██████╗  ██████╗ ███████╗████████╗███████╗
██████╔╝██║   ██║███████╗   ██║   ███████╗
██╔═══╝ ██║   ██║╚════██║   ██║   ╚════██║
██║     ╚██████╔╝███████║   ██║   ███████║
╚═╝      ╚═════╝ ╚══════╝   ╚═╝   ╚══════╝

Zsh with Fish-like Plugins

24 Jun 2021

I used to have fish as my main shell for it's many useful features, such as the autosuggestion of past commands, the syntax highlighting to show with colors if a command is valid or not and the easy shell configuration through the Web-UI.

However, I still encountered some issues with fish. Namely, fish isn't compliant with the posix standard. This means that it isn't compatible with specific shell standards, making my life harder trying to do specific things that would be very easy to do with a POSIX compliant shell.

A good example for this would be setting an alias. If I wanted to set an alias in zsh, all I would have to do is enter my .zshrc file with a text editor and enter something like "alias ls='ls --color -X -A'".
Meanwhile with fish I would have to go through a labyrinth of directories just to create an entire file for a single alias using fish's obscure language.

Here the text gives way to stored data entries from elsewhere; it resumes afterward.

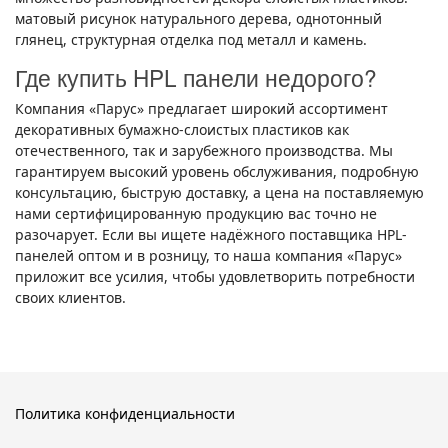
матовый рисунок натурального дерева, однотонный
глянец, структурная отделка под металл и камень.
Где купить HPL панели недорого?
Компания «Парус» предлагает широкий ассортимент
декоративных бумажно-слоистых пластиков как
отечественного, так и зарубежного производства. Мы
гарантируем высокий уровень обслуживания, подробную
консультацию, быструю доставку, а цена на поставляемую
нами сертифицированную продукцию вас точно не
разочарует. Если вы ищете надёжного поставщика HPL-
панелей оптом и в розницу, то наша компания «Парус»
приложит все усилия, чтобы удовлетворить потребности
своих клиентов.
Политика конфиденциальности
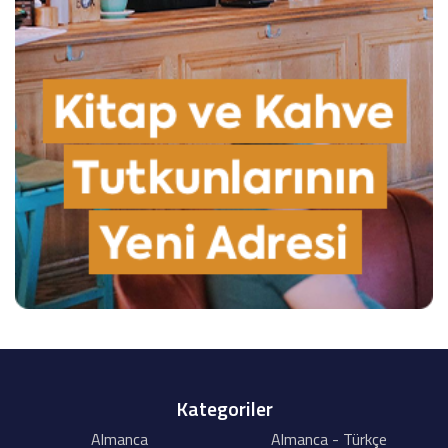
Kategoriler
Almanca
Almanca - Türkçe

And thus I chose zsh as a viable alternative due to the plugin support, its minimal nature and it being POSIX compliant which makes life much easier. The plugins I will be talking about are for fish-like autosuggestions and syntax highlighting.

How to Install zsh Plugins

There are many different ways on how to install zsh plugins, with using a plugin manager like Oh My Zsh being the most popular. However, I think that would be a bit finicky and unnecessary, so in this guide I will being installing the plugins manually with the use of a terminal.

Firstly, we will create a directory to store our plugins in by executing:

$ mkdir ~/.zsh

Next, we are going to git clone the plugins into the directory we just made by executing the following commands:

$ cd ~/.zsh
$ git clone https://github.com/zsh-users/zsh-autosuggestions
$ git clone https://github.com/zsh-users/zsh-syntax-highlighting.git

After doing that you'll have to link the plugins to your .zshrc file.
Be sure to add the following lines at the very bottom of your .zshrc file with your preferred text editor (I will be using neovim).

$ nvim ~/.zshrc

source ~/.zsh./zsh-syntax-highlighting/zsh-syntax-highlighting.zsh
source ~/.zsh/zsh-autosuggestions/zsh-autosuggestions.zsh

Since the autosuggestions plugin will only work within a single terminal session and the command history will be reset after closing the terminal, you will have to add a few lines to your .zshrc which will keep a log file of your shell history and will share that across multiple terminal sessions.
Put the following lines above the previous ones in your .zshrc file:

HISTSIZE=5000               #How many lines of history to save in RAM
HISTFILE=~/.zsh_history     #Where to save history to disk
SAVEHIST=5000               #Number of history entries to save to disk
#HISTDUP=erase              #Erase duplicates in the history file
setopt appendhistory        #Append history to the history file
setopt sharehistory         #Share history across terminals
setopt incappendhistory     #Immediately append to the history file

Congratulations! If you followed all of those instructions then you should have a working zsh setup with fish-like features. You could also customize the history configuration and other aspects as well to better suite your needs. Now all there is to do is to test it out and enjoy it!

Thanks for reading my post, I hope you enjoyed it!